## Instruction
From the line containing "focal_35mm: 82" to the line containing "focal_mm: 4.15" in the entries below, reproduce every line exactly, ends included. Nothing else belongs in the copy, and no pictures.

"""

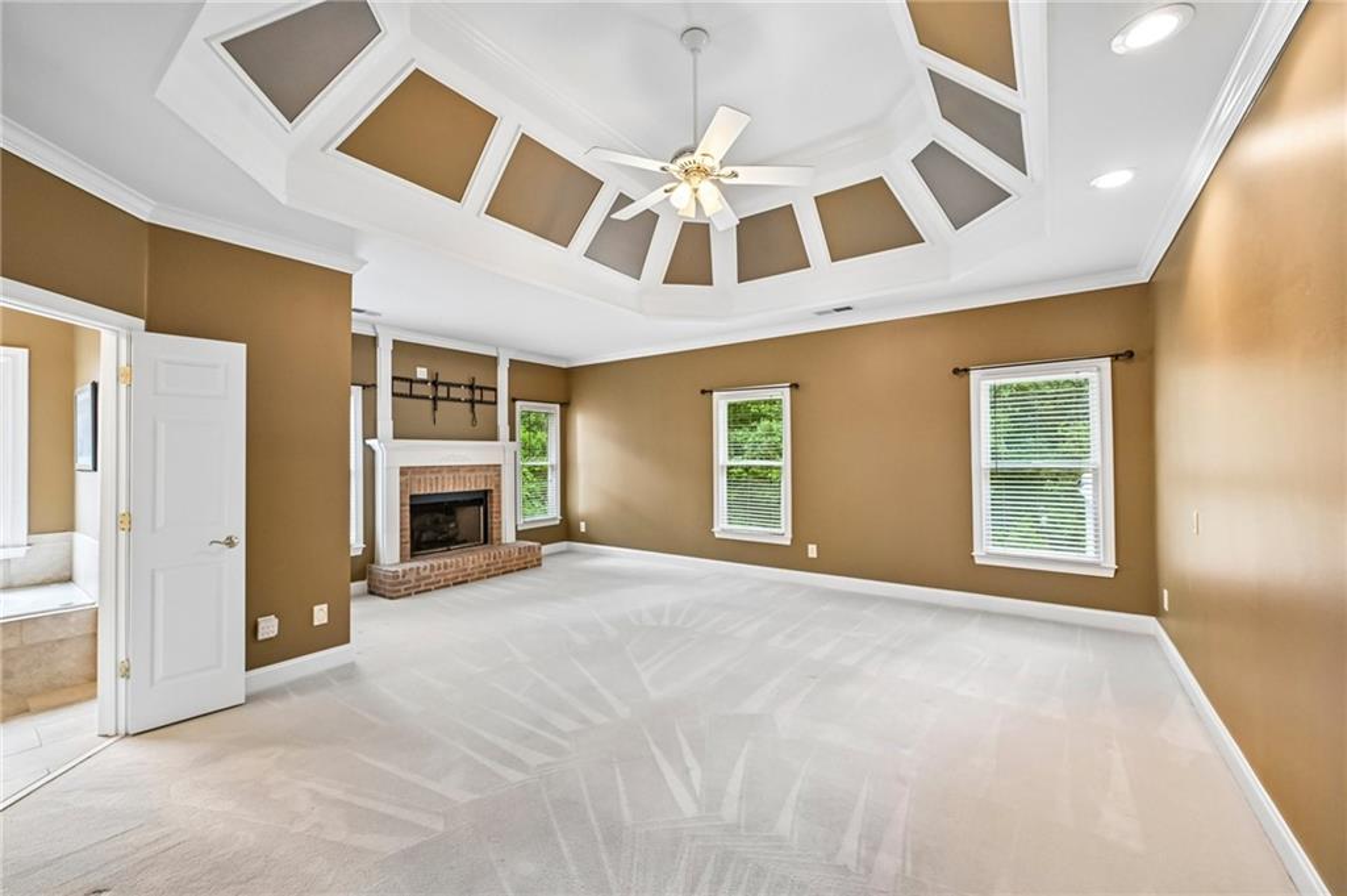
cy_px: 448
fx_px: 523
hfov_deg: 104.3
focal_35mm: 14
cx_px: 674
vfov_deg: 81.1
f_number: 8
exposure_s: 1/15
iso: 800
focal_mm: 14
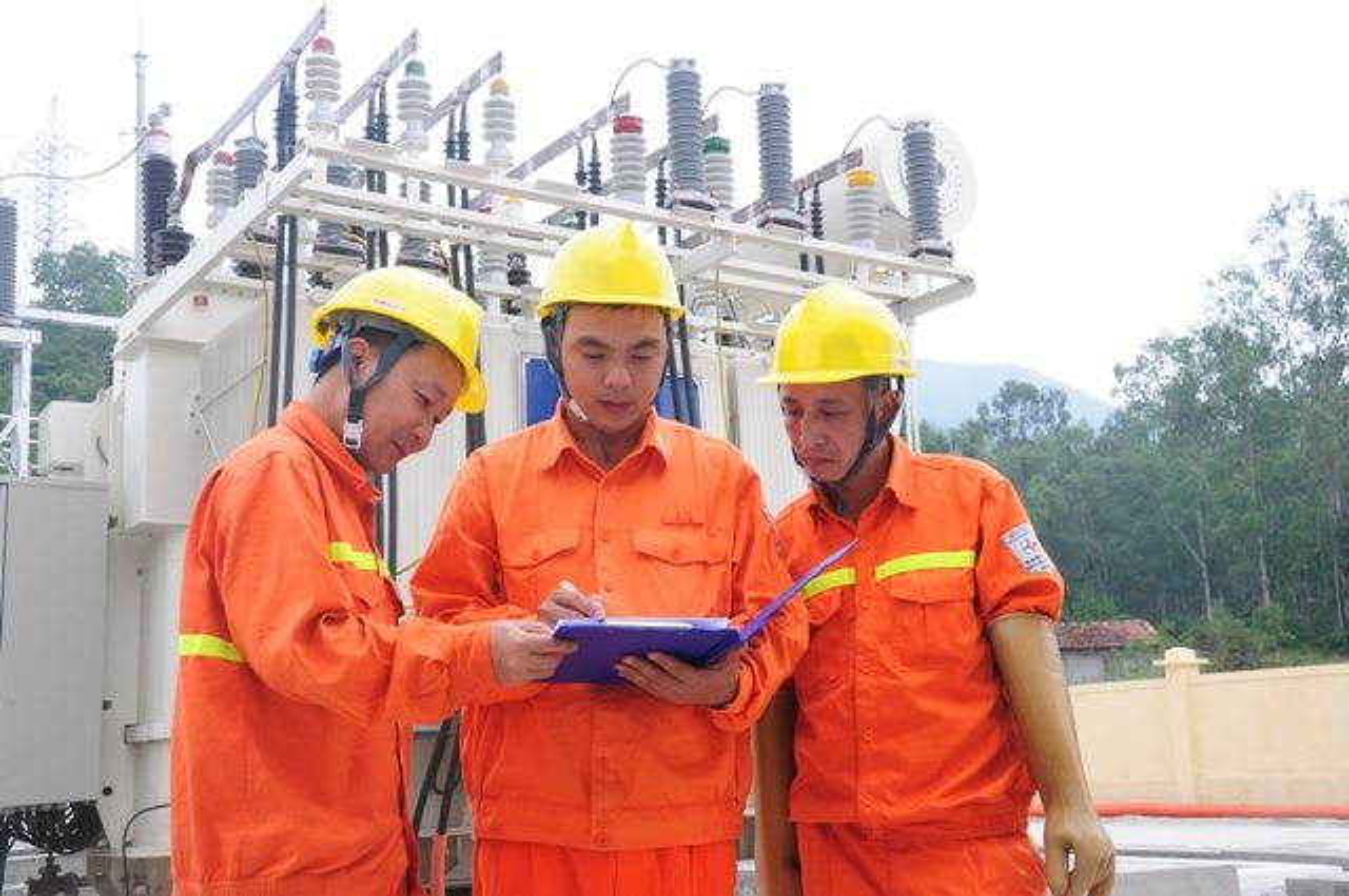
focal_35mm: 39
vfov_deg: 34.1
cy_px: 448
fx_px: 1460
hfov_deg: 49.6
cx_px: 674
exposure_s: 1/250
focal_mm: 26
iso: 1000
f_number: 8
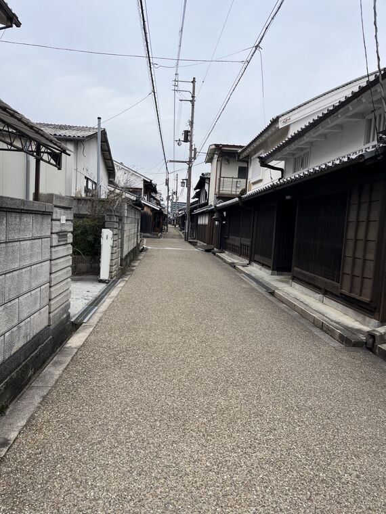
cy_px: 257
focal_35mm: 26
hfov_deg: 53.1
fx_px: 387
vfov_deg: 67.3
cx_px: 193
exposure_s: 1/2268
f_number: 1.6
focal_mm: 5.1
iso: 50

"""
"""

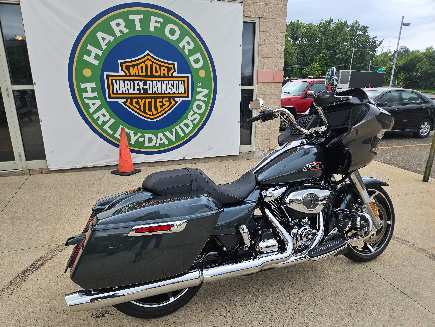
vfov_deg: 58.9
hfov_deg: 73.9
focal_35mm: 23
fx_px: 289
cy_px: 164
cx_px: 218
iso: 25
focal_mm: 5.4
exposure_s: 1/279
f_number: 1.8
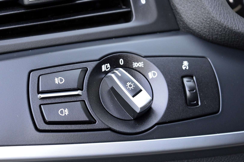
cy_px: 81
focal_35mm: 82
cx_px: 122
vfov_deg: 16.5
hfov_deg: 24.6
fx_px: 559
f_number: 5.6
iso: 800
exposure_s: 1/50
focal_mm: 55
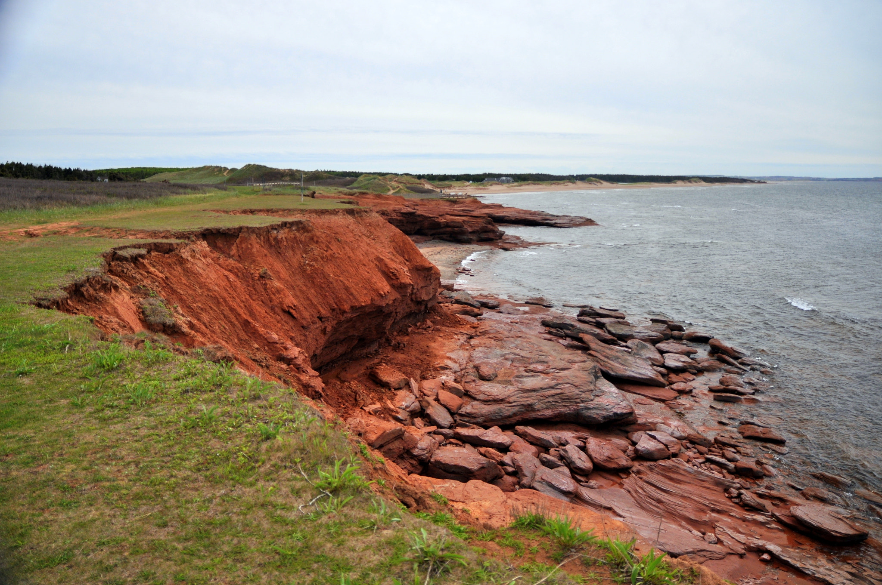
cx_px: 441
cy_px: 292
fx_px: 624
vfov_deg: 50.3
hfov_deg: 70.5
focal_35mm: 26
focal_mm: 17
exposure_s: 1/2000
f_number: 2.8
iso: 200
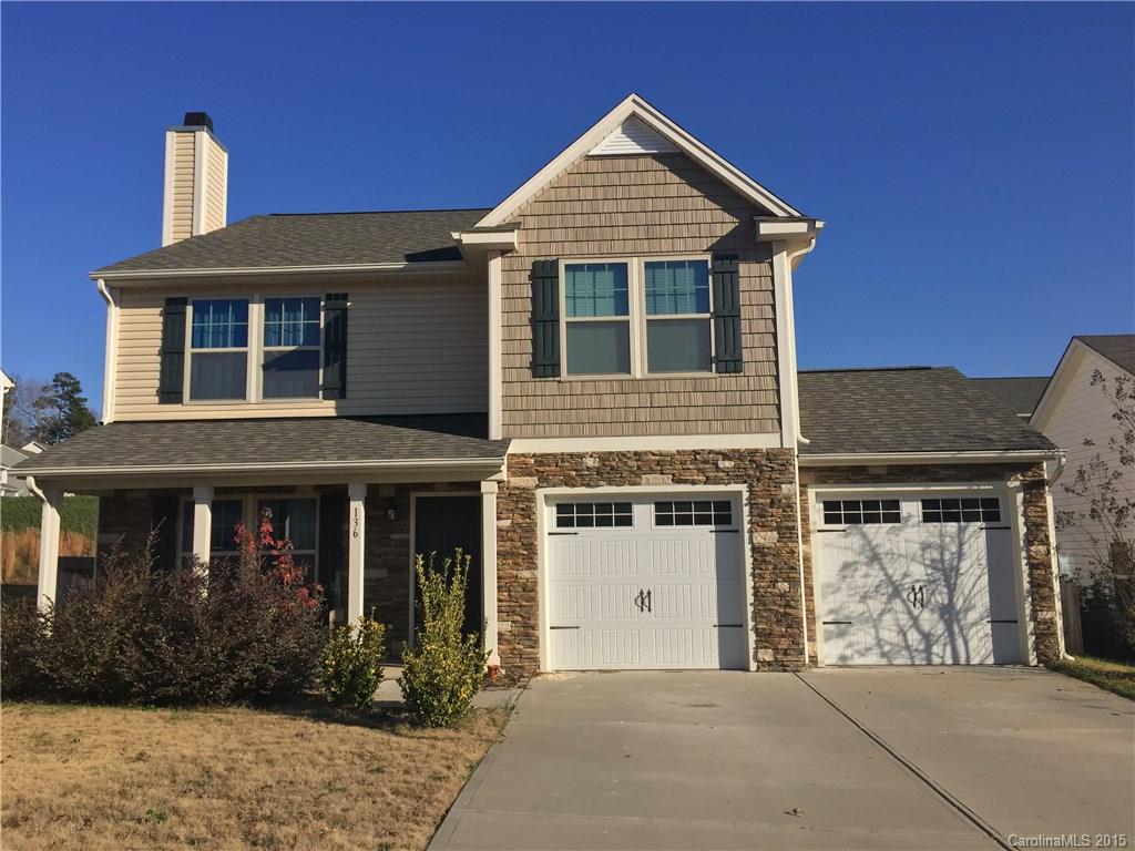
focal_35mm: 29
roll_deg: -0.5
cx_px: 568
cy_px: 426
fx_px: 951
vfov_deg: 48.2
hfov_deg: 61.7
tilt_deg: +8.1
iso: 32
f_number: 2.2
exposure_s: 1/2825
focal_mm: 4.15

"""
"""

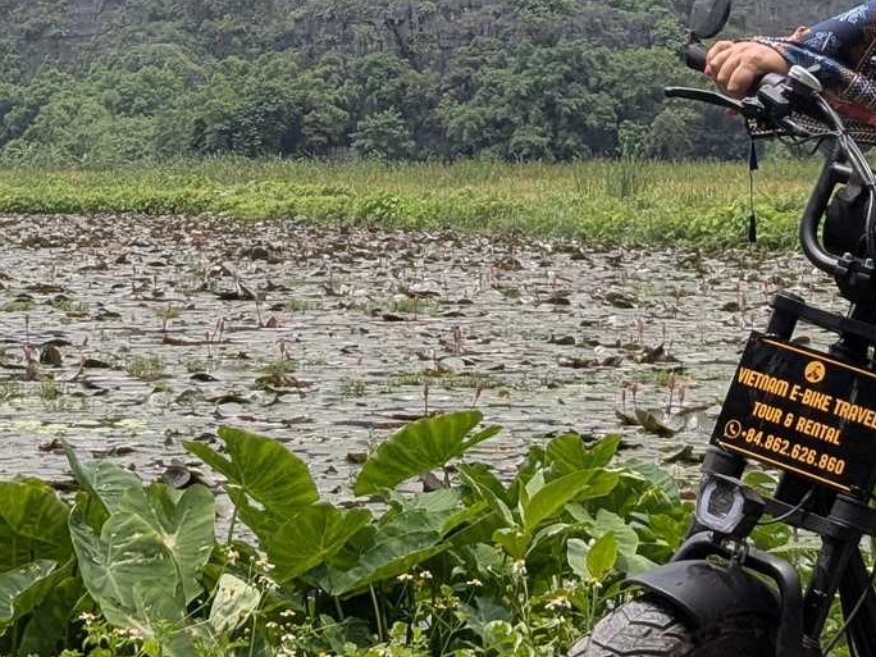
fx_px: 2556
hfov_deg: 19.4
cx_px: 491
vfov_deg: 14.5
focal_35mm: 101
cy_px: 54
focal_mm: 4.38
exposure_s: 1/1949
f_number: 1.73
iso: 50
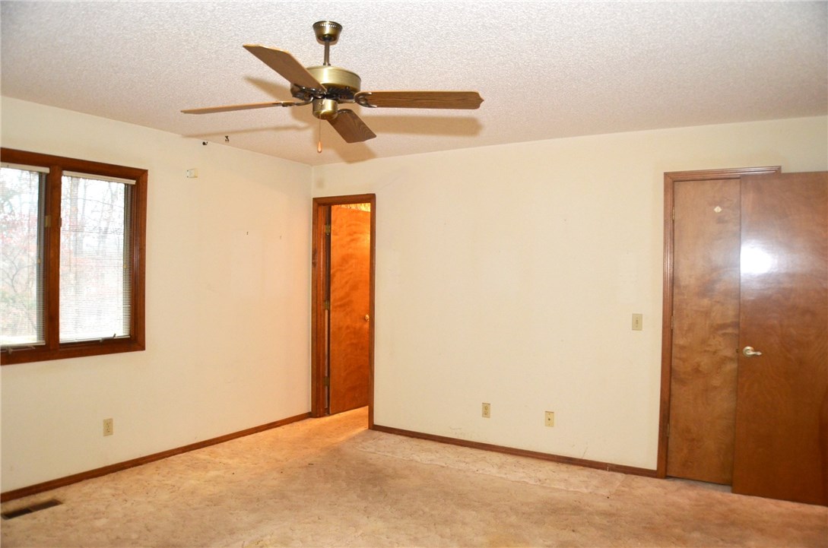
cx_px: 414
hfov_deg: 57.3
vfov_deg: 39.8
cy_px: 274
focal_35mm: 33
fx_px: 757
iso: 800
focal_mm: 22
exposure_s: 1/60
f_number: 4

"""

## Solution to the problem
focal_35mm: 82
cx_px: 122
vfov_deg: 16.5
hfov_deg: 24.6
fx_px: 559
f_number: 5.6
iso: 800
exposure_s: 1/50
focal_mm: 55
cx_px: 441
cy_px: 292
fx_px: 624
vfov_deg: 50.3
hfov_deg: 70.5
focal_35mm: 26
focal_mm: 17
exposure_s: 1/2000
f_number: 2.8
iso: 200
focal_35mm: 29
roll_deg: -0.5
cx_px: 568
cy_px: 426
fx_px: 951
vfov_deg: 48.2
hfov_deg: 61.7
tilt_deg: +8.1
iso: 32
f_number: 2.2
exposure_s: 1/2825
focal_mm: 4.15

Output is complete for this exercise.